Les principaux indicateurs de performance révèlent une baisse de l’accessibilité des services financiers, conséquence directe de la fermeture de milliers de points de services à faible activité, notamment dans le secteur de la microfinance.
Repli du taux de pénétration démographique
Le premier indicateur clé retenu par la Bceao est le Taux global de pénétration démographique des services financiers (TGPSFd), qui mesure le nombre de points de services disponibles pour 10 000 adultes.
En 2024, cet indicateur s’est établi à 193 points de services (PoS) contre 204 PoS en 2023, soit une baisse de 11 points. Cette évolution traduit une diminution de l’offre de proximité destinée aux populations.

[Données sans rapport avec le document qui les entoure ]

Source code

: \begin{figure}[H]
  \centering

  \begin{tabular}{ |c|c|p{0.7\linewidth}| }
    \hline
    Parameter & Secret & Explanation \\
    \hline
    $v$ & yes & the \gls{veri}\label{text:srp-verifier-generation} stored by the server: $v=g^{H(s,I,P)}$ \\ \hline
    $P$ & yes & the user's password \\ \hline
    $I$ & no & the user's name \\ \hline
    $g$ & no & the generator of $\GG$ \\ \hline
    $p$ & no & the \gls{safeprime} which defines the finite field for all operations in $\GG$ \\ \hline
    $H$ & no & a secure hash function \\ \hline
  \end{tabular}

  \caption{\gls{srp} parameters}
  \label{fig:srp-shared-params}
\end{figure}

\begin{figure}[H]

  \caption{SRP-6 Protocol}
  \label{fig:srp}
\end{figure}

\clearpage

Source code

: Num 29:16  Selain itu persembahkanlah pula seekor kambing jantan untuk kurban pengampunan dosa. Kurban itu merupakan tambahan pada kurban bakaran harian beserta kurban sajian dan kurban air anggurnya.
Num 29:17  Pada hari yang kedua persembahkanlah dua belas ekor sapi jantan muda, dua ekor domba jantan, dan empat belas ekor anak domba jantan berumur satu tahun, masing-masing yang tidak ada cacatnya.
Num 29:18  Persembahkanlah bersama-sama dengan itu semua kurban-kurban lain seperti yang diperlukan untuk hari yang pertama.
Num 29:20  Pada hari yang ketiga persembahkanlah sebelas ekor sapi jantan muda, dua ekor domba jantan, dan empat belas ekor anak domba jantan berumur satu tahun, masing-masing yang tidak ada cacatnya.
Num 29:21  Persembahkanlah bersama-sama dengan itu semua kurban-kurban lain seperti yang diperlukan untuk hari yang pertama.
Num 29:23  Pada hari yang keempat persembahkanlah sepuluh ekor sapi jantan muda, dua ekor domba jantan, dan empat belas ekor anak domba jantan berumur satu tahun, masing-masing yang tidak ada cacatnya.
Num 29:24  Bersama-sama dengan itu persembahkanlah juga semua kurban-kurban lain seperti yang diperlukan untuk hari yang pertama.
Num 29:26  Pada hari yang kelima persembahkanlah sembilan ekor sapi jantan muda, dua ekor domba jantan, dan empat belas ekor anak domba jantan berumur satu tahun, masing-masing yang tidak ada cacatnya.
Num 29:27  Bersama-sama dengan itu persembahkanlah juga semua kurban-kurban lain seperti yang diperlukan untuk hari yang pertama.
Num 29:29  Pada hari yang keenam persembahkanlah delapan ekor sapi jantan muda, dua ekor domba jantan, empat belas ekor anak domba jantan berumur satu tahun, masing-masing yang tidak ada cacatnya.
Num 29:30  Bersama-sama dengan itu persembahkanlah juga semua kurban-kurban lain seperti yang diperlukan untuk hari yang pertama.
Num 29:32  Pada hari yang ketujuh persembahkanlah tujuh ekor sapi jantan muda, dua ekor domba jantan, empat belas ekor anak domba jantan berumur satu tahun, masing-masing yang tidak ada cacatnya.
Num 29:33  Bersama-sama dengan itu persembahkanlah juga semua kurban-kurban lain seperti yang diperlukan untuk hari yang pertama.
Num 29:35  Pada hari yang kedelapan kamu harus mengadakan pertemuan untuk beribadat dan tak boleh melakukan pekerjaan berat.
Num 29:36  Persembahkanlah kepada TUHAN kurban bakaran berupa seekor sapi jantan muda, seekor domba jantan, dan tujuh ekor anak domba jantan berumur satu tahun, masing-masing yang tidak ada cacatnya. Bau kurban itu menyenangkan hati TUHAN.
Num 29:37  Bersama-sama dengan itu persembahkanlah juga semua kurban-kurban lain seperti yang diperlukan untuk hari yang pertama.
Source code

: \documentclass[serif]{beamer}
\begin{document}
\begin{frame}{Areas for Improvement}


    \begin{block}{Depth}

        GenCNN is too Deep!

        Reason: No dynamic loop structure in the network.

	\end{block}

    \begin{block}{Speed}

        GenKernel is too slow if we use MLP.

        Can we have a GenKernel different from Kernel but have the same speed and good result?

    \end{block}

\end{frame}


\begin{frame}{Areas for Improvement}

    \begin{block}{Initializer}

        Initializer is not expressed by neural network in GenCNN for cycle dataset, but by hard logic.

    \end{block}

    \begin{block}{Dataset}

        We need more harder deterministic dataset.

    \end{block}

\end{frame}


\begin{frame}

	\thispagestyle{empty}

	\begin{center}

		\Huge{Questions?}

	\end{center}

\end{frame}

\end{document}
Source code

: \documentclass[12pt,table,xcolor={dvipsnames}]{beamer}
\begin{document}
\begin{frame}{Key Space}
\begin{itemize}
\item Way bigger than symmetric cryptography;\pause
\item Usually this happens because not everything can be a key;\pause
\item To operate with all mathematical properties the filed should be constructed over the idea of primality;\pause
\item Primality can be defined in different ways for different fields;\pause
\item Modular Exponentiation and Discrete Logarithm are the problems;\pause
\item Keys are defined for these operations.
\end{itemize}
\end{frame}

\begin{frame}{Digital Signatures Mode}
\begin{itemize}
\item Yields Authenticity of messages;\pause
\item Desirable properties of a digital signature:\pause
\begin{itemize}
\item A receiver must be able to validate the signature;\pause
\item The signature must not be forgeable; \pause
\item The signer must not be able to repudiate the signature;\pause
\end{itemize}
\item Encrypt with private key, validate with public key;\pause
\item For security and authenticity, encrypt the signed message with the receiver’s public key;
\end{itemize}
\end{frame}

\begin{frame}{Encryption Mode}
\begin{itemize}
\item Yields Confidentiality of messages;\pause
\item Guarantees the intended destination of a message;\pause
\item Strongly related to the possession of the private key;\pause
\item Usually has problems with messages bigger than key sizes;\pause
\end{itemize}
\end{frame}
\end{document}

Selon la Bceao, cette contre-performance s’explique principalement par la fermeture de nombreux points de services de microfinance, dont le nombre a chuté de 54,5%, représentant 5 799 unités supprimées entre 2023 et 2024. Les points de services de monnaie électronique ont également reculé de 1,7%, soit 29 095 unités en moins.
Malgré cette contraction, les services de monnaie électronique demeurent largement dominants, représentant 99% de l’ensemble des points de services financiers de l’Union. Cette situation confirme le rôle central du mobile money dans la stratégie régionale d’inclusion financière.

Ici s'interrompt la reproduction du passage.